But I recovered. Recovered and remembered when they told me something about it. That's all.

... But what a pity that they were only machines!

=== Extracts from the protocol of the final Stalinabad commission's meeting ===
The commission investigating the Contact events managed to establish that the Aliens stayed on Earth for three days and caused no damage to the environment or humanity. The only case when a Soviet fighter opened fire on a Black Helicopter was provoked by humans. The spider-like machines probably represented "so-called ULMP — Universal Logical Machines with Unlimited Program, that is, cybernetic mechanisms capable in any situation of performing actions that are most logical and expedient from the point of view of their main program". The principle of their operation and the source of energy remained unknown: there were no traces of increased radioactive decay at the landing site. Based on the robots' reaction to humans, the commission assumed that the Masters do not differ much from earthlings but have far surpassed humans in the field of technology and cybernetics theory. The launch site of the space ark is unknown; the commission assumed that "it is not excluded that the giant laboratory has been wandering in Space for millennia or even tens of thousands of years and was launched from a very remote corner of the Universe". Apparently, it was this that was observed by employees of the Athens and Simeiz observatories.Lozovsky's heroic attempt to negotiate with the machines in the absence of their Masters was, of course, doomed to failure in advance. But he did a tremendous thing: he learned and told. Undoubtedly, this was a great feat worthy of a Soviet scientist, a representative of Humanity with a capital H...

== Creation and publishing ==
In the summer of 1957, Boris Strugatsky participated in archaeological excavations in the territory of the Tajik Soviet Socialist Republic and, based on fresh impressions, sketched a draft of the story "Aliens", which he immediately sent to his older brother Arkady Strugatsky. On August 31, Arkady Natanovich reported that the story From Beyond (this title is used for the first time) was still raw: "The everyday and local details are brilliant, but you handled the main task poorly. But the idea—the diary—is excellent: it gives many possibilities, and we will use them". In the same letter, it was reported that the novel Land of Crimson Clouds had been included in the publishing plan. On October 6, Arkady Natanovich evaluated the story somewhat differently: "You gave a completely brilliant composition and two effective and excellently written scenes," and the elder of the Strugatskys "eliminated some inconsistencies, 'non-playing' moments," and signed the final text with the names of both co-authors. On October 14, the manuscript was submitted to the editorial office of the magazine Tekhnika Molodyozhi, and Boris Strugatsky did not like the resulting text, including its "dryish" style. Arkady Strugatsky objected that "in such circumstances, it would be wrong to spread it out," and called the story "not bad". In a letter dated October 24, the elder Strugatsky proposed creating a full-fledged novel based on From Beyond; this idea arose after a conversation with an unnamed employee of Molodaya Gvardiya, who complained about the "lack of simple Soviet science fiction writers".
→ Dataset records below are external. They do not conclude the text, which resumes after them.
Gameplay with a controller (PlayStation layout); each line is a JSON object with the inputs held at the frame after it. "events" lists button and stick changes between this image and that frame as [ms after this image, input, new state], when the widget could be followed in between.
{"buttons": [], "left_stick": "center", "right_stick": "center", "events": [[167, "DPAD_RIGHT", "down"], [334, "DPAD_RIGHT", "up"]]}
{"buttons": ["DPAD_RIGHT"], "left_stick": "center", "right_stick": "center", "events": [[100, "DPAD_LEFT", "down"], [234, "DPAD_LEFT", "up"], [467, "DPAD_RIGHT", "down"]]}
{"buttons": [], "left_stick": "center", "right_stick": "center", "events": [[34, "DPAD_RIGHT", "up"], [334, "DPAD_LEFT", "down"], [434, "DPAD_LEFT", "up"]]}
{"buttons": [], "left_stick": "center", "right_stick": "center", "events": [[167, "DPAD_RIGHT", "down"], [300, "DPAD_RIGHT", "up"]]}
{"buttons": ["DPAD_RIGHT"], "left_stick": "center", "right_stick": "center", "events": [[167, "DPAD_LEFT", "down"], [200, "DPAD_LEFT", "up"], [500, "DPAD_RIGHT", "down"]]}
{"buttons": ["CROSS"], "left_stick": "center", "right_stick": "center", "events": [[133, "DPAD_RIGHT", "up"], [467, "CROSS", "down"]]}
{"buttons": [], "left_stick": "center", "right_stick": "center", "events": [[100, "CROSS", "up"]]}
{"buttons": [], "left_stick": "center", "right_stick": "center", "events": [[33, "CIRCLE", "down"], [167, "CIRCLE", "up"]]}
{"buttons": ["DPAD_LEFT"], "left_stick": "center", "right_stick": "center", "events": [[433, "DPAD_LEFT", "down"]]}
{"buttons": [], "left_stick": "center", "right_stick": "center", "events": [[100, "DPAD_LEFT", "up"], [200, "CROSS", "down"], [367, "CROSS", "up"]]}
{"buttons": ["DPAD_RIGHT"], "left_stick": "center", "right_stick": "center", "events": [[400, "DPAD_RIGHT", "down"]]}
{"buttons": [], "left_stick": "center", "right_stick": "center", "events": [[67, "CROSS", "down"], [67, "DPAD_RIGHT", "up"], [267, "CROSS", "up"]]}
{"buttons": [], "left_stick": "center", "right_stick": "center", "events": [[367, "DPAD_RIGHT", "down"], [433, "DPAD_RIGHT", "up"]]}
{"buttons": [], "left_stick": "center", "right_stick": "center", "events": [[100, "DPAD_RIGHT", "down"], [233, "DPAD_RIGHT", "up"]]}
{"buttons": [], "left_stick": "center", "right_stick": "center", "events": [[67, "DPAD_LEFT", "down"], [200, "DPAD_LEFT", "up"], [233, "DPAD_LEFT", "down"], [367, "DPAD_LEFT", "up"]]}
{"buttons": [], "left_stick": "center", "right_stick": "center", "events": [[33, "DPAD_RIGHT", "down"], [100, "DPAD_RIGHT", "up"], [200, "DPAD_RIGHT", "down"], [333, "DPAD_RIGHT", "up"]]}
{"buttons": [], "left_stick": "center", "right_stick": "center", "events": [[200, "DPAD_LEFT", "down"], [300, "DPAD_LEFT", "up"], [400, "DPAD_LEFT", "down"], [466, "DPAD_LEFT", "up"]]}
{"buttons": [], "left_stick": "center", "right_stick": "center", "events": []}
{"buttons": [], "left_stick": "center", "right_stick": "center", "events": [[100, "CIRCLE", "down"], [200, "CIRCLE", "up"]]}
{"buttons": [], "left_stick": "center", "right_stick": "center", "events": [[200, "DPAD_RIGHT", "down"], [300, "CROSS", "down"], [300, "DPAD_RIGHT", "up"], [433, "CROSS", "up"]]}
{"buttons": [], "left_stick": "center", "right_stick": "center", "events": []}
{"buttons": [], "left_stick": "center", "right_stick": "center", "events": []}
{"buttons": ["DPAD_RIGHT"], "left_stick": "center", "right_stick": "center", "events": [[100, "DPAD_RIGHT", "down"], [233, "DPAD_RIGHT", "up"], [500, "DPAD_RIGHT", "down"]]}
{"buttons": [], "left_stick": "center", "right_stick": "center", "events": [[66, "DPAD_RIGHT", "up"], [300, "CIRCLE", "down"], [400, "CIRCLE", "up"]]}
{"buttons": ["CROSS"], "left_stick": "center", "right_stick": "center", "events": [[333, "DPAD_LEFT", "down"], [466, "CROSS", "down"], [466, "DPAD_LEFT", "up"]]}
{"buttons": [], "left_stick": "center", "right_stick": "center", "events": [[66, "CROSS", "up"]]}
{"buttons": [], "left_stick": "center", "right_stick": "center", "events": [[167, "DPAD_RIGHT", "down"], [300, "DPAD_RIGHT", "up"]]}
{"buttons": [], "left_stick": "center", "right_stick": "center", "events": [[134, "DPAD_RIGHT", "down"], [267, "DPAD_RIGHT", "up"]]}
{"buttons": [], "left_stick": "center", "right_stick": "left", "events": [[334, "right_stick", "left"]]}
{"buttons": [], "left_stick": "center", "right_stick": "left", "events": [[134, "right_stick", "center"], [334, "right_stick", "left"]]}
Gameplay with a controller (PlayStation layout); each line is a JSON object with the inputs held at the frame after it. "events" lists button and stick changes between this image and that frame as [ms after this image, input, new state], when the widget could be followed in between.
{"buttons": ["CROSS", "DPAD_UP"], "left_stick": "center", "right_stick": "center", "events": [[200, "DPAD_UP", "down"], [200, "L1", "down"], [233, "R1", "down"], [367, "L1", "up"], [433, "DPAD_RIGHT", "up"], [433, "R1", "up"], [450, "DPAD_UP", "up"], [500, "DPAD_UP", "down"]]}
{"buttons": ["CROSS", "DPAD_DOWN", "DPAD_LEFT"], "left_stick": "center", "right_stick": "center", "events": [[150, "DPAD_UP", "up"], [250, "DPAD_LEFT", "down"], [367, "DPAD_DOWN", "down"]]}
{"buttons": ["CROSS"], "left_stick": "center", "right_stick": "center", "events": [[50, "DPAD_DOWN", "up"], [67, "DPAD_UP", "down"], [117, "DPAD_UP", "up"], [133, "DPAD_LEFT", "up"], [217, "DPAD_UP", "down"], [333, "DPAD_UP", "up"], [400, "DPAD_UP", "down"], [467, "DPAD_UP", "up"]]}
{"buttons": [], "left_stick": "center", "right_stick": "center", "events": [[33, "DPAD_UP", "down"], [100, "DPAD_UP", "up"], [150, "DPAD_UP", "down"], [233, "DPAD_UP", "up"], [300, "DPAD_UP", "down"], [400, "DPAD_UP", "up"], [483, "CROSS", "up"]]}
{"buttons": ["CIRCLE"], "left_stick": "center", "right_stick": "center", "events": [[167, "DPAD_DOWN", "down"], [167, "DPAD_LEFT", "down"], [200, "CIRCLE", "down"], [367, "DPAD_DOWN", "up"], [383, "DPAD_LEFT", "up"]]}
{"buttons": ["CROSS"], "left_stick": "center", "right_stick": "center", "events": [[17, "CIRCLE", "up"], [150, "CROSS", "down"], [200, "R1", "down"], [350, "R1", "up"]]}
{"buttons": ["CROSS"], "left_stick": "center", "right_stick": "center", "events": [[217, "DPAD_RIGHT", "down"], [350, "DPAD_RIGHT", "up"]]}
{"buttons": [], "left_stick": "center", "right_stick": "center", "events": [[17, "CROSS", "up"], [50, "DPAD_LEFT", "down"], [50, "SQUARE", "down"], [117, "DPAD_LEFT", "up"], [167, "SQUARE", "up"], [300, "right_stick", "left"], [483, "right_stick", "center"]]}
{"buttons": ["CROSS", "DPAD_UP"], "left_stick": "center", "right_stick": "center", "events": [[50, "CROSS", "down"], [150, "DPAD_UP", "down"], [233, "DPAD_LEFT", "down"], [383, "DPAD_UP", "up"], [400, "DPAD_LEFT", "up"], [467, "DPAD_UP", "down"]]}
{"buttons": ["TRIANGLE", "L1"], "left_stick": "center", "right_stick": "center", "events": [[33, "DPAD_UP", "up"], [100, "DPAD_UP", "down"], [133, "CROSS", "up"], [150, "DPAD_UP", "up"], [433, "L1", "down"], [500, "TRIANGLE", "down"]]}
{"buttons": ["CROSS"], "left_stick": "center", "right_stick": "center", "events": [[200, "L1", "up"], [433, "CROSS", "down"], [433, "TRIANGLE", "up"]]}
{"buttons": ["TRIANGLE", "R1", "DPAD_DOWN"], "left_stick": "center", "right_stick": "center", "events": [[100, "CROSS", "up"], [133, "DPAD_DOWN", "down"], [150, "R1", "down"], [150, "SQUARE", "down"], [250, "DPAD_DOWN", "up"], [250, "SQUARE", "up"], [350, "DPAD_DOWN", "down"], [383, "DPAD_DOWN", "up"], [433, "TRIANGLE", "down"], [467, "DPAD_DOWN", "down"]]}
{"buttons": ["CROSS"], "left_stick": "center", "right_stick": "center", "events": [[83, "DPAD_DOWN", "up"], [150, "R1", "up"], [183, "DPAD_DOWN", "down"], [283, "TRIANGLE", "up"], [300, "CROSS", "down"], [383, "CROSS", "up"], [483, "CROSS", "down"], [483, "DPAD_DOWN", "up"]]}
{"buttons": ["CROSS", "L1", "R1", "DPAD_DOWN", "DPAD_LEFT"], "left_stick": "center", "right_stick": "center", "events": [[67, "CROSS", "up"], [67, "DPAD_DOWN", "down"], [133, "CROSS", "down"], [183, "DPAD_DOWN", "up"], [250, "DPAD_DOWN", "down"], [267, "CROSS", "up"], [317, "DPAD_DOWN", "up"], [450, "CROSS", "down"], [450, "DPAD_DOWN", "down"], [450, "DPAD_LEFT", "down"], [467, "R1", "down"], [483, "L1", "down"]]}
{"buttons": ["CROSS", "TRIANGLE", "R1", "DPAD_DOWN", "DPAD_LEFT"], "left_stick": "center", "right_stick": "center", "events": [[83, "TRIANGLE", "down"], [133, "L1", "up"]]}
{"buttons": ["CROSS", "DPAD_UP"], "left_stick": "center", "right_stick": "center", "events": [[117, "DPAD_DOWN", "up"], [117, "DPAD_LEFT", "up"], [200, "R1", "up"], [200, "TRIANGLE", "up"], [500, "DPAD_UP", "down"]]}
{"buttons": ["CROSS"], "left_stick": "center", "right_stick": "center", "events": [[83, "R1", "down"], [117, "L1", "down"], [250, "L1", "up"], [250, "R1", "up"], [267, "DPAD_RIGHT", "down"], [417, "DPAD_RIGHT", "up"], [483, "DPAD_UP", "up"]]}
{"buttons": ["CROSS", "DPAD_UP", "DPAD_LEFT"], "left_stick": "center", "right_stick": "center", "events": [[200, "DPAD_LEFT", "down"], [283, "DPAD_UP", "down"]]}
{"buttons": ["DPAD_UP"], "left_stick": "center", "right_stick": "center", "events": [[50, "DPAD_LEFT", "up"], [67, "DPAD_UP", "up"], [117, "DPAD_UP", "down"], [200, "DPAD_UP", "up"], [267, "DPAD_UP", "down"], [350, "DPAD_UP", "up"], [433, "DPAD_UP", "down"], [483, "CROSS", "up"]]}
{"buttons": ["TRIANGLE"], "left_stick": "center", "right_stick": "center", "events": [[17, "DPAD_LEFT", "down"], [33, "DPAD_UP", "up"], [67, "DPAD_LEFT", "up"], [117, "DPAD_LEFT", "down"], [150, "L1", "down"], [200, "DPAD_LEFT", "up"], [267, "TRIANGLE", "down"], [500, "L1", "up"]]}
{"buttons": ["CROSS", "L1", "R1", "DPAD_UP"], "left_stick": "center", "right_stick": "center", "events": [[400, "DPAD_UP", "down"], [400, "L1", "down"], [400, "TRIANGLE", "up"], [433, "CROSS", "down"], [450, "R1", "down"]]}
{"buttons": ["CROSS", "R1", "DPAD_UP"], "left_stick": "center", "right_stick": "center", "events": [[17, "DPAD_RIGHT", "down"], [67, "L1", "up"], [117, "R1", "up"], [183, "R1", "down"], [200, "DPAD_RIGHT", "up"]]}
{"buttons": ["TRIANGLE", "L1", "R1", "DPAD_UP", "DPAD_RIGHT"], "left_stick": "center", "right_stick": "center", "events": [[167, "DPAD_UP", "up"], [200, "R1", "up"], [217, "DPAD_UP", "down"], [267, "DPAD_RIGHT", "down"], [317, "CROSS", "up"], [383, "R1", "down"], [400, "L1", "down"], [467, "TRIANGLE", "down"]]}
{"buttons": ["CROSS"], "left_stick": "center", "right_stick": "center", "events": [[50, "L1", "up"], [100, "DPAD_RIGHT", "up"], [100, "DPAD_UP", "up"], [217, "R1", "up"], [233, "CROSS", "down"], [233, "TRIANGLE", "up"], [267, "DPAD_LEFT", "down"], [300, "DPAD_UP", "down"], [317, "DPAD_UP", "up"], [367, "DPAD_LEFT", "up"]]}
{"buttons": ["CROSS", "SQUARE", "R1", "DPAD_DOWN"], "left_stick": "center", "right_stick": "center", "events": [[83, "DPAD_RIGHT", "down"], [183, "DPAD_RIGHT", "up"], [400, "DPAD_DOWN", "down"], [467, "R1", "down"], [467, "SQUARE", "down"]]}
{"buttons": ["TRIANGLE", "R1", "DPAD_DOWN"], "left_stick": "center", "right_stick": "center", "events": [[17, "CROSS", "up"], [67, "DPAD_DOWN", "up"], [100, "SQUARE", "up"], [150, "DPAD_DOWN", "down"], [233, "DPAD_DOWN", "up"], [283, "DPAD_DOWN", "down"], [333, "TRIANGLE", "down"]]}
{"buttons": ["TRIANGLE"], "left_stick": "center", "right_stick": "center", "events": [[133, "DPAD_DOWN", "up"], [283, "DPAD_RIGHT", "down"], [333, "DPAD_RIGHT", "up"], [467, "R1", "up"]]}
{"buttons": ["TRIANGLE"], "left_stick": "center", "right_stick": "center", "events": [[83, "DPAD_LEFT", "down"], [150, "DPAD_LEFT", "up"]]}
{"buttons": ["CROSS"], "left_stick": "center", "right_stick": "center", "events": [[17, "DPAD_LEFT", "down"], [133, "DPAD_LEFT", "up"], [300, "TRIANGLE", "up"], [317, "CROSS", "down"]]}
The story version of From Beyond was published in the January issue of Tekhnika Molodyozhi for 1958 with illustrations by G. Borisov, and in the summer it was printed as a continuation in the Dushanbe newspaper Komsomolets Tadzhikistana in issues dated June 25, 27, 29, and July 4. Boris Strugatsky recalled that the authors first encountered editorial arbitrariness when they were required to insert Soviet-Chinese friendship into the text. Therefore, the beginning and end of the magazine text differed greatly from what remained in the drafts. Authors' copies were not provided to the writers, so Arkady Natanovich bought six issues "through connections" for gifts, one of which was intended for the writers' mother —Alexandra Ivanovna— and one for the excavation leader and prototype of Lozovsky— Boris Yakovlevich Stavis. In the same 1958, the story was translated into Hungarian, Polish, and Romanian, and then into Bulgarian under the title Guests from Space.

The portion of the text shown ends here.